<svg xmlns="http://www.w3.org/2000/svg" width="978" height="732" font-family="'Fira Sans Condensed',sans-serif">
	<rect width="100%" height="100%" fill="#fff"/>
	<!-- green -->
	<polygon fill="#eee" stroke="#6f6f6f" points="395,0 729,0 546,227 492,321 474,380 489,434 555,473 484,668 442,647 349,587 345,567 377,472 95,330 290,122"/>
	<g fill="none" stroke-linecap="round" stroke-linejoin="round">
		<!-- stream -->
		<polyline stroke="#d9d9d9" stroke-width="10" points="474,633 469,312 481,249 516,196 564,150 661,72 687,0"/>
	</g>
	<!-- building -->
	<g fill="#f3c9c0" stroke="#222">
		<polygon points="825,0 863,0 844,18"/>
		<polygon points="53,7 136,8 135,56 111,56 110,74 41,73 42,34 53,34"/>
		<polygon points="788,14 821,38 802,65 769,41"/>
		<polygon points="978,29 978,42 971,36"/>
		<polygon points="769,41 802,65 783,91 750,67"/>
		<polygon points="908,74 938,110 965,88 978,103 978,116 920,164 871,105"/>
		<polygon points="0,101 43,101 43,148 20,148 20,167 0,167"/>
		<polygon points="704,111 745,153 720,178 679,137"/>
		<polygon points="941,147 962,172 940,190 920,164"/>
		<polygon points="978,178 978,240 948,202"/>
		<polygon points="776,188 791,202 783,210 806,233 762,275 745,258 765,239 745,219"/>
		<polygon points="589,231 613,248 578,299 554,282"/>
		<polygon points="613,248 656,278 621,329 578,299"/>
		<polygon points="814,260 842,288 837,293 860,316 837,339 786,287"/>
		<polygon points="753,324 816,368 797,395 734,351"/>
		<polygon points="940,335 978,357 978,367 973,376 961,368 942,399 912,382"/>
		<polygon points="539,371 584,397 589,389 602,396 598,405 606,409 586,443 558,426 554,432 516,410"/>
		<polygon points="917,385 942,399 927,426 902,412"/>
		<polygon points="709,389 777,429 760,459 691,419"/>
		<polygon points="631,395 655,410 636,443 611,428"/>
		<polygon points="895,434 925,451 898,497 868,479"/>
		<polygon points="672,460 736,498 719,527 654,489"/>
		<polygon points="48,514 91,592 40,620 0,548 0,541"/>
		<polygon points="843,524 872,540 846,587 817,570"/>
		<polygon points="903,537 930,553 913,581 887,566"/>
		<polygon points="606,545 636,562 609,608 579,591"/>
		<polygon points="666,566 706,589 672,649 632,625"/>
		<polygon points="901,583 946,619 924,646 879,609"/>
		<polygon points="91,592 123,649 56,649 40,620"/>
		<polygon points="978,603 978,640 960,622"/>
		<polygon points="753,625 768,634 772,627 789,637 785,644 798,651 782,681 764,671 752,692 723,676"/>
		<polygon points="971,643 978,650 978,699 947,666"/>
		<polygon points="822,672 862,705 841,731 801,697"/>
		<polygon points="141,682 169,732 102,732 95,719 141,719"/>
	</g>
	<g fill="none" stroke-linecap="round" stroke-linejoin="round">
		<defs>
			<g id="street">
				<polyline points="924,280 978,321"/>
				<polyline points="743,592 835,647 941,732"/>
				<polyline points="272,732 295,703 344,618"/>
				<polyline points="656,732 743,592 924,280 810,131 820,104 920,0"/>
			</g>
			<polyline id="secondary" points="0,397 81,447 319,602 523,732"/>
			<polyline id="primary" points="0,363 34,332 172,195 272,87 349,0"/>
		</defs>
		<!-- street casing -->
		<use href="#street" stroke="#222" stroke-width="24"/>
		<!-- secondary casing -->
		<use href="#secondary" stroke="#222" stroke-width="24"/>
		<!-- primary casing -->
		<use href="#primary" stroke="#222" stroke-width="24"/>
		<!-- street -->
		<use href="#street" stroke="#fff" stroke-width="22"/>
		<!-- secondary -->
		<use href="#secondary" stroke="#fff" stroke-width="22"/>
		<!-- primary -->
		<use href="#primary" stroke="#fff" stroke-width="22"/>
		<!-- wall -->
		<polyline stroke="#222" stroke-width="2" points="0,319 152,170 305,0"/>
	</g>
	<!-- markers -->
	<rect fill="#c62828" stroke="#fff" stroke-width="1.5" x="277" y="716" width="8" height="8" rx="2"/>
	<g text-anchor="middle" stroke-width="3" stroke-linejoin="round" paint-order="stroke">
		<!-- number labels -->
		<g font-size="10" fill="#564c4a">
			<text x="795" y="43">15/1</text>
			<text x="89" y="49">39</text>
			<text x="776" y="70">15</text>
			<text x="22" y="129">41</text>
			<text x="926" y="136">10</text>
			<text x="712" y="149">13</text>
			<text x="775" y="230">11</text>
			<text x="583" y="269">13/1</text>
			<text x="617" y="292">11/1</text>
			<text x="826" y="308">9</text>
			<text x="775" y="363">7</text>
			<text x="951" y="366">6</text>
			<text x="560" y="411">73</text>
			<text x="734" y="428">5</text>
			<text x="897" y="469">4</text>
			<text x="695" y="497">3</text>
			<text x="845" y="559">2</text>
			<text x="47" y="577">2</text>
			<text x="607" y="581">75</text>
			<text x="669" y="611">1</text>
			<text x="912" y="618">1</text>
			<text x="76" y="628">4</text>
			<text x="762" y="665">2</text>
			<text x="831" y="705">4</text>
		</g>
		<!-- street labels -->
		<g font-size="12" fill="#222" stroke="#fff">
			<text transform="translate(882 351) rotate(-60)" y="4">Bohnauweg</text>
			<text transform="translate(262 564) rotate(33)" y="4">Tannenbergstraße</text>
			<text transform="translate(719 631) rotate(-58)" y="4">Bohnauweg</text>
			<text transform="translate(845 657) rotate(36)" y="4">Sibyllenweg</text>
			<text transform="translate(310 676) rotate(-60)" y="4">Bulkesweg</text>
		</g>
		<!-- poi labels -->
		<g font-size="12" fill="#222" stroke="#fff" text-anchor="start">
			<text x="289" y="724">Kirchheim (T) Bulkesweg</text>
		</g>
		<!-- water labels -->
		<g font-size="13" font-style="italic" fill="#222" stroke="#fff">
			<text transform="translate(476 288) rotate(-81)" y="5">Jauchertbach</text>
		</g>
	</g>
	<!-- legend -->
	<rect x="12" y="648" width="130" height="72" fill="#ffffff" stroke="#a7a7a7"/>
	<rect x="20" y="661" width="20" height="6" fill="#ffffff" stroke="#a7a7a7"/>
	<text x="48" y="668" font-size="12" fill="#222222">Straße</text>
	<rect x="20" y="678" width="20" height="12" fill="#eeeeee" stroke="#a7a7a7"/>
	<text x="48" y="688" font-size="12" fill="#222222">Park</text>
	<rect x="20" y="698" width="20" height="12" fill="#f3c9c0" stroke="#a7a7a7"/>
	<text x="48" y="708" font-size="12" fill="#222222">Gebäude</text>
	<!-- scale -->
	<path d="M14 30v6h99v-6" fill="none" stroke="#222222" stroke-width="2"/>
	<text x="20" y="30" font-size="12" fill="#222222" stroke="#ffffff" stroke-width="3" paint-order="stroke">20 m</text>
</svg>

### Task objective
The records above should all be quoted exactly, please.

### Exercise solution
<svg xmlns="http://www.w3.org/2000/svg" width="978" height="732" font-family="'Fira Sans Condensed',sans-serif">
	<rect width="100%" height="100%" fill="#fff"/>
	<!-- green -->
	<polygon fill="#eee" stroke="#6f6f6f" points="395,0 729,0 546,227 492,321 474,380 489,434 555,473 484,668 442,647 349,587 345,567 377,472 95,330 290,122"/>
	<g fill="none" stroke-linecap="round" stroke-linejoin="round">
		<!-- stream -->
		<polyline stroke="#d9d9d9" stroke-width="10" points="474,633 469,312 481,249 516,196 564,150 661,72 687,0"/>
	</g>
	<!-- building -->
	<g fill="#f3c9c0" stroke="#222">
		<polygon points="825,0 863,0 844,18"/>
		<polygon points="53,7 136,8 135,56 111,56 110,74 41,73 42,34 53,34"/>
		<polygon points="788,14 821,38 802,65 769,41"/>
		<polygon points="978,29 978,42 971,36"/>
		<polygon points="769,41 802,65 783,91 750,67"/>
		<polygon points="908,74 938,110 965,88 978,103 978,116 920,164 871,105"/>
		<polygon points="0,101 43,101 43,148 20,148 20,167 0,167"/>
		<polygon points="704,111 745,153 720,178 679,137"/>
		<polygon points="941,147 962,172 940,190 920,164"/>
		<polygon points="978,178 978,240 948,202"/>
		<polygon points="776,188 791,202 783,210 806,233 762,275 745,258 765,239 745,219"/>
		<polygon points="589,231 613,248 578,299 554,282"/>
		<polygon points="613,248 656,278 621,329 578,299"/>
		<polygon points="814,260 842,288 837,293 860,316 837,339 786,287"/>
		<polygon points="753,324 816,368 797,395 734,351"/>
		<polygon points="940,335 978,357 978,367 973,376 961,368 942,399 912,382"/>
		<polygon points="539,371 584,397 589,389 602,396 598,405 606,409 586,443 558,426 554,432 516,410"/>
		<polygon points="917,385 942,399 927,426 902,412"/>
		<polygon points="709,389 777,429 760,459 691,419"/>
		<polygon points="631,395 655,410 636,443 611,428"/>
		<polygon points="895,434 925,451 898,497 868,479"/>
		<polygon points="672,460 736,498 719,527 654,489"/>
		<polygon points="48,514 91,592 40,620 0,548 0,541"/>
		<polygon points="843,524 872,540 846,587 817,570"/>
		<polygon points="903,537 930,553 913,581 887,566"/>
		<polygon points="606,545 636,562 609,608 579,591"/>
		<polygon points="666,566 706,589 672,649 632,625"/>
		<polygon points="901,583 946,619 924,646 879,609"/>
		<polygon points="91,592 123,649 56,649 40,620"/>
		<polygon points="978,603 978,640 960,622"/>
		<polygon points="753,625 768,634 772,627 789,637 785,644 798,651 782,681 764,671 752,692 723,676"/>
		<polygon points="971,643 978,650 978,699 947,666"/>
		<polygon points="822,672 862,705 841,731 801,697"/>
		<polygon points="141,682 169,732 102,732 95,719 141,719"/>
	</g>
	<g fill="none" stroke-linecap="round" stroke-linejoin="round">
		<defs>
			<g id="street">
				<polyline points="924,280 978,321"/>
				<polyline points="743,592 835,647 941,732"/>
				<polyline points="272,732 295,703 344,618"/>
				<polyline points="656,732 743,592 924,280 810,131 820,104 920,0"/>
			</g>
			<polyline id="secondary" points="0,397 81,447 319,602 523,732"/>
			<polyline id="primary" points="0,363 34,332 172,195 272,87 349,0"/>
		</defs>
		<!-- street casing -->
		<use href="#street" stroke="#222" stroke-width="24"/>
		<!-- secondary casing -->
		<use href="#secondary" stroke="#222" stroke-width="24"/>
		<!-- primary casing -->
		<use href="#primary" stroke="#222" stroke-width="24"/>
		<!-- street -->
		<use href="#street" stroke="#fff" stroke-width="22"/>
		<!-- secondary -->
		<use href="#secondary" stroke="#fff" stroke-width="22"/>
		<!-- primary -->
		<use href="#primary" stroke="#fff" stroke-width="22"/>
		<!-- wall -->
		<polyline stroke="#222" stroke-width="2" points="0,319 152,170 305,0"/>
	</g>
	<!-- markers -->
	<rect fill="#c62828" stroke="#fff" stroke-width="1.5" x="277" y="716" width="8" height="8" rx="2"/>
	<g text-anchor="middle" stroke-width="3" stroke-linejoin="round" paint-order="stroke">
		<!-- number labels -->
		<g font-size="10" fill="#564c4a">
			<text x="795" y="43">15/1</text>
			<text x="89" y="49">39</text>
			<text x="776" y="70">15</text>
			<text x="22" y="129">41</text>
			<text x="926" y="136">10</text>
			<text x="712" y="149">13</text>
			<text x="775" y="230">11</text>
			<text x="583" y="269">13/1</text>
			<text x="617" y="292">11/1</text>
			<text x="826" y="308">9</text>
			<text x="775" y="363">7</text>
			<text x="951" y="366">6</text>
			<text x="560" y="411">73</text>
			<text x="734" y="428">5</text>
			<text x="897" y="469">4</text>
			<text x="695" y="497">3</text>
			<text x="845" y="559">2</text>
			<text x="47" y="577">2</text>
			<text x="607" y="581">75</text>
			<text x="669" y="611">1</text>
			<text x="912" y="618">1</text>
			<text x="76" y="628">4</text>
			<text x="762" y="665">2</text>
			<text x="831" y="705">4</text>
		</g>
		<!-- street labels -->
		<g font-size="12" fill="#222" stroke="#fff">
			<text transform="translate(882 351) rotate(-60)" y="4">Bohnauweg</text>
			<text transform="translate(262 564) rotate(33)" y="4">Tannenbergstraße</text>
			<text transform="translate(719 631) rotate(-58)" y="4">Bohnauweg</text>
			<text transform="translate(845 657) rotate(36)" y="4">Sibyllenweg</text>
			<text transform="translate(310 676) rotate(-60)" y="4">Bulkesweg</text>
		</g>
		<!-- poi labels -->
		<g font-size="12" fill="#222" stroke="#fff" text-anchor="start">
			<text x="289" y="724">Kirchheim (T) Bulkesweg</text>
		</g>
		<!-- water labels -->
		<g font-size="13" font-style="italic" fill="#222" stroke="#fff">
			<text transform="translate(476 288) rotate(-81)" y="5">Jauchertbach</text>
		</g>
	</g>
	<!-- legend -->
	<rect x="12" y="648" width="130" height="72" fill="#ffffff" stroke="#a7a7a7"/>
	<rect x="20" y="661" width="20" height="6" fill="#ffffff" stroke="#a7a7a7"/>
	<text x="48" y="668" font-size="12" fill="#222222">Straße</text>
	<rect x="20" y="678" width="20" height="12" fill="#eeeeee" stroke="#a7a7a7"/>
	<text x="48" y="688" font-size="12" fill="#222222">Park</text>
	<rect x="20" y="698" width="20" height="12" fill="#f3c9c0" stroke="#a7a7a7"/>
	<text x="48" y="708" font-size="12" fill="#222222">Gebäude</text>
	<!-- scale -->
	<path d="M14 30v6h99v-6" fill="none" stroke="#222222" stroke-width="2"/>
	<text x="20" y="30" font-size="12" fill="#222222" stroke="#ffffff" stroke-width="3" paint-order="stroke">20 m</text>
</svg>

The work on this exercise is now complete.